I have a data lake path as follows:
SYSTEM/Data/Year/Month/Date/Hist/hist.parquet
hist.parquet
is present in every Year/Month/Date/Hist
folder structure
I want to append all the parqets for all years as a single parquet file in pyspark
in a differnt location.While doing so i.e before appending every single parquet I want to create a Date column upload_date
reflecting the Year/Month/Date of the path it came from as YYYY-MM-DD.I also want to remove duplicated rows before each file append.

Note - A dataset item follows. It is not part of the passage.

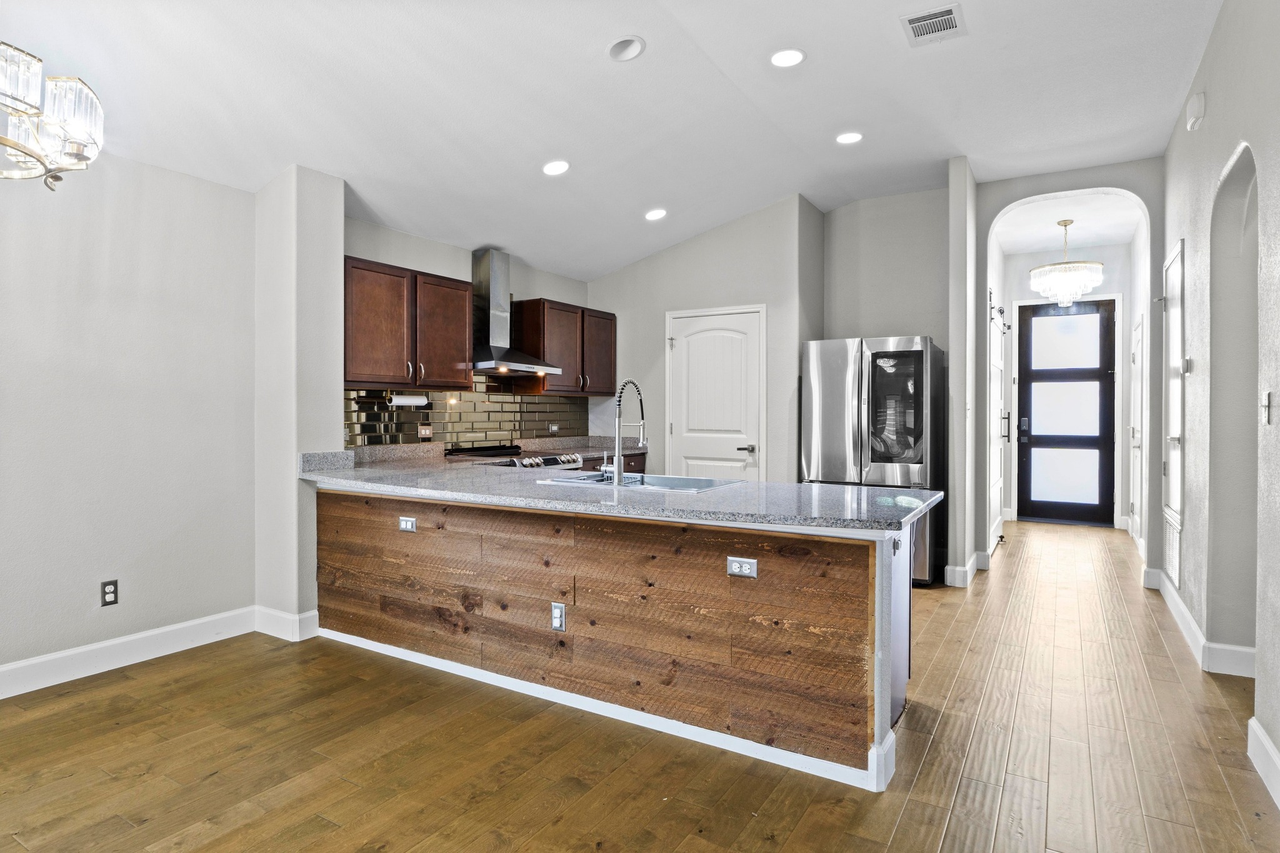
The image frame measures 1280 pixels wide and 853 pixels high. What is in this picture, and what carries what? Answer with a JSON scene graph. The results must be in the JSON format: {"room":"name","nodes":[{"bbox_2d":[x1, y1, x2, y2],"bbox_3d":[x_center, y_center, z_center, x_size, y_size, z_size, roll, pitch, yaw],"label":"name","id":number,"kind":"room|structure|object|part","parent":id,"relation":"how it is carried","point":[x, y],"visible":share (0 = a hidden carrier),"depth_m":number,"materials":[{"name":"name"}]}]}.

Column names of every parquet file is the same
my df
:-
ID | Team | Flag | Action | Status |
---|
for year_folder in year_folders:
month_folders = dbutils.fs.ls(year_folder.path)
How do I achieve this ?
I think you can load data into dataframe first and then transform it.
# first, create a dataframe with filepath.
from pyspark.sql.functions import input_file_name
df = spark.read.format('parquet').load('SYSTEM/Data/*/*/*/Hist/hist.parquet')
df = df.withColumn('filepath', input_file_name())
df = df.dropDuplicates() # dropping dups here is like dropping before appending
# then extract upload_date from filepath.
df = df.withColumn('upload_date', regexp_extract('filepath', r'(\d+/\d+/\d+)', 1))
df = df.withColumn('upload_date', regexp_replace('upload_date', '/', '-'))